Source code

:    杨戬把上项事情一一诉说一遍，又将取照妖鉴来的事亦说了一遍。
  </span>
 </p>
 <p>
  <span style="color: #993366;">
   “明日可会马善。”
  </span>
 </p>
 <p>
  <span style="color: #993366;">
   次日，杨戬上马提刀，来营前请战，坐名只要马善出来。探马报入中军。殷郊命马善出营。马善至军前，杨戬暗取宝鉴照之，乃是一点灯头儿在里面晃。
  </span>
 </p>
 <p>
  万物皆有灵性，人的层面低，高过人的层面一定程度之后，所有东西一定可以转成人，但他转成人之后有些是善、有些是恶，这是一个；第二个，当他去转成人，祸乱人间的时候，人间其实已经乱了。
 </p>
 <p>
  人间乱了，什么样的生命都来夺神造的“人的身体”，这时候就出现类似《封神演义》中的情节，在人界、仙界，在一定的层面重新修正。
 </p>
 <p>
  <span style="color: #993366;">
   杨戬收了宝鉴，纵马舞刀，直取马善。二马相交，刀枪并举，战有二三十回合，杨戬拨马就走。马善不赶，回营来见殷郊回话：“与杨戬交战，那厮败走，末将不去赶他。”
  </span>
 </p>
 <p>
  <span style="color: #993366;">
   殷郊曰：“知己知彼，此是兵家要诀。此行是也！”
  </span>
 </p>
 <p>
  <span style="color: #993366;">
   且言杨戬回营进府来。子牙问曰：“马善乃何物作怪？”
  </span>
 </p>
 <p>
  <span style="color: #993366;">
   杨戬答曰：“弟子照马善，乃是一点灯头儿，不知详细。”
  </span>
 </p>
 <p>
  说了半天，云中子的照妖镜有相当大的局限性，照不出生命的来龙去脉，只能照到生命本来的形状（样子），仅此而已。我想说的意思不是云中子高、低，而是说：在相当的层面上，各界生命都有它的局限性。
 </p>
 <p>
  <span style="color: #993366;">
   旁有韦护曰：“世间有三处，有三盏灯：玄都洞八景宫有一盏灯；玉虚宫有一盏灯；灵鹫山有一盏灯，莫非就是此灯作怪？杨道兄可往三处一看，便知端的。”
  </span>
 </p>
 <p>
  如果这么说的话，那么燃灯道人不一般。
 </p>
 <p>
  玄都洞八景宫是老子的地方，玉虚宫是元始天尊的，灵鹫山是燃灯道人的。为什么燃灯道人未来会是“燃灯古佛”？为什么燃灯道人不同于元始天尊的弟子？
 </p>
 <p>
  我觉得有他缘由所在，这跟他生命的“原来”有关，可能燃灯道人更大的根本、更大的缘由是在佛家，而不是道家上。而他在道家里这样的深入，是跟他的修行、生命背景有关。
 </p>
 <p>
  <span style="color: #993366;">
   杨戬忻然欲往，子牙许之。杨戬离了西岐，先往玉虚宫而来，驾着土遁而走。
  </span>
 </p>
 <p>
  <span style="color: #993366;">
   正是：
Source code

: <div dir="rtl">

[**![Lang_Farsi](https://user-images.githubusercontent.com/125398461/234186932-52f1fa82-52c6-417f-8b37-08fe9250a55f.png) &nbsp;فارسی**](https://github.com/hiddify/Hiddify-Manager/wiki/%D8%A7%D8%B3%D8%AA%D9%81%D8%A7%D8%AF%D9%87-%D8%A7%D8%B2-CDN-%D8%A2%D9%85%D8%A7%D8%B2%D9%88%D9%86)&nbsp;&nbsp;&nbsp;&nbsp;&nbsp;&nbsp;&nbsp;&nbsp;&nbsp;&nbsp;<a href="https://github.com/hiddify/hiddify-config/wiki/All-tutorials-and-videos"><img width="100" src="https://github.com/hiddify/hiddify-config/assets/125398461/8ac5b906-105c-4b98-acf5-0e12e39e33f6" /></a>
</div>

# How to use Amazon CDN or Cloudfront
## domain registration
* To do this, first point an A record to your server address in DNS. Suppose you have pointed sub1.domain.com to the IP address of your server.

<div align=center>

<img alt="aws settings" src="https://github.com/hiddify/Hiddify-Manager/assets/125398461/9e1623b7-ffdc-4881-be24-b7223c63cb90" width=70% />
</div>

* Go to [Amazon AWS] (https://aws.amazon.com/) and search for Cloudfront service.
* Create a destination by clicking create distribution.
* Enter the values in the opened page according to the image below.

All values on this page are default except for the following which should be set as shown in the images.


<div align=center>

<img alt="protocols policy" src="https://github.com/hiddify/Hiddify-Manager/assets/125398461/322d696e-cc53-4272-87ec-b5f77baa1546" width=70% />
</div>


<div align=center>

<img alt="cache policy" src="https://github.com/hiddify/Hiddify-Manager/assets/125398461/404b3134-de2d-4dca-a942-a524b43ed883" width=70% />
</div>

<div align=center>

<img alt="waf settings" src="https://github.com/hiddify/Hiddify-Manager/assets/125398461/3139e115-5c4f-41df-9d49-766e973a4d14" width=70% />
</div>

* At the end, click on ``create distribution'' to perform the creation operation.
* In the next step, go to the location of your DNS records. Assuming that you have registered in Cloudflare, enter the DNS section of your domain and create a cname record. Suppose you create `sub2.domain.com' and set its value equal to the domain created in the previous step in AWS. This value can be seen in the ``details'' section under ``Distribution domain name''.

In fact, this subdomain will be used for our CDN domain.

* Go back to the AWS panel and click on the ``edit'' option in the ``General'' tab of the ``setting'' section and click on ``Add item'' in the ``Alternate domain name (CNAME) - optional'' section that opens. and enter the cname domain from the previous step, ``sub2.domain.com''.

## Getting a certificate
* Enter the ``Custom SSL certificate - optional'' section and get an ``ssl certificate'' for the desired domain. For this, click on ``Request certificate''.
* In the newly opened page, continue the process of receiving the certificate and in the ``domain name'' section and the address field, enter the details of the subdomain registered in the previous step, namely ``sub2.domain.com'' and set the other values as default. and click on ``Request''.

- Work to complete: For every line in the material above, note whether the word "default" appears, then state the number of lines where it does and nothing else.

- Your solution: 2